Exercise details ▸
Look below for the line containing "ID-952, due: Apr 11 -> Apr 10"; from there, print each line exactly up to and including the line containing "TEAM-30, status: Начато -> На паузе", and stop.

───── Data to use

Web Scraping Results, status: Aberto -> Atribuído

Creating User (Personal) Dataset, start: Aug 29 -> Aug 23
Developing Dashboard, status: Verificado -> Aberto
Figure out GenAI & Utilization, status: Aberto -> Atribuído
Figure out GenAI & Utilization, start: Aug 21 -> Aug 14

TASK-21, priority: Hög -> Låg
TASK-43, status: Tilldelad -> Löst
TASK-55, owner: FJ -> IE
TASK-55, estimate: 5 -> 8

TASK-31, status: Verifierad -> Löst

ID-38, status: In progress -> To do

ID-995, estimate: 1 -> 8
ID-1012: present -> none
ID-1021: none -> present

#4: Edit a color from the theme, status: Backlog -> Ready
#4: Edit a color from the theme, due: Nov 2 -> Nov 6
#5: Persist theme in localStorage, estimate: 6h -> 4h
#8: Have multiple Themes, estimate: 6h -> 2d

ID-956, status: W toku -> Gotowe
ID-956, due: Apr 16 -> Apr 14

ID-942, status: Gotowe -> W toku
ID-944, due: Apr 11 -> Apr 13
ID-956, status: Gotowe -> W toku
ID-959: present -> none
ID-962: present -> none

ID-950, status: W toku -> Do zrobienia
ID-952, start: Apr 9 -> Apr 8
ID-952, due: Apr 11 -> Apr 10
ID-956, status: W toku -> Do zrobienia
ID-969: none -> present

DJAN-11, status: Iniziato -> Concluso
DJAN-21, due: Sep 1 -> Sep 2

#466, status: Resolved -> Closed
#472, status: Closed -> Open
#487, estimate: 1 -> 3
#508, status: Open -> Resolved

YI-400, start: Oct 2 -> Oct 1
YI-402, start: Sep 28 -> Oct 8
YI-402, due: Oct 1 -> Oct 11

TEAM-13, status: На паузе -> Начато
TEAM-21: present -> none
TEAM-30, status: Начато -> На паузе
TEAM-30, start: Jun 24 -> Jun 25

──────────

Reply ▸
ID-952, due: Apr 11 -> Apr 10
ID-956, status: W toku -> Do zrobienia
ID-969: none -> present

DJAN-11, status: Iniziato -> Concluso
DJAN-21, due: Sep 1 -> Sep 2

#466, status: Resolved -> Closed
#472, status: Closed -> Open
#487, estimate: 1 -> 3
#508, status: Open -> Resolved

YI-400, start: Oct 2 -> Oct 1
YI-402, start: Sep 28 -> Oct 8
YI-402, due: Oct 1 -> Oct 11

TEAM-13, status: На паузе -> Начато
TEAM-21: present -> none
TEAM-30, status: Начато -> На паузе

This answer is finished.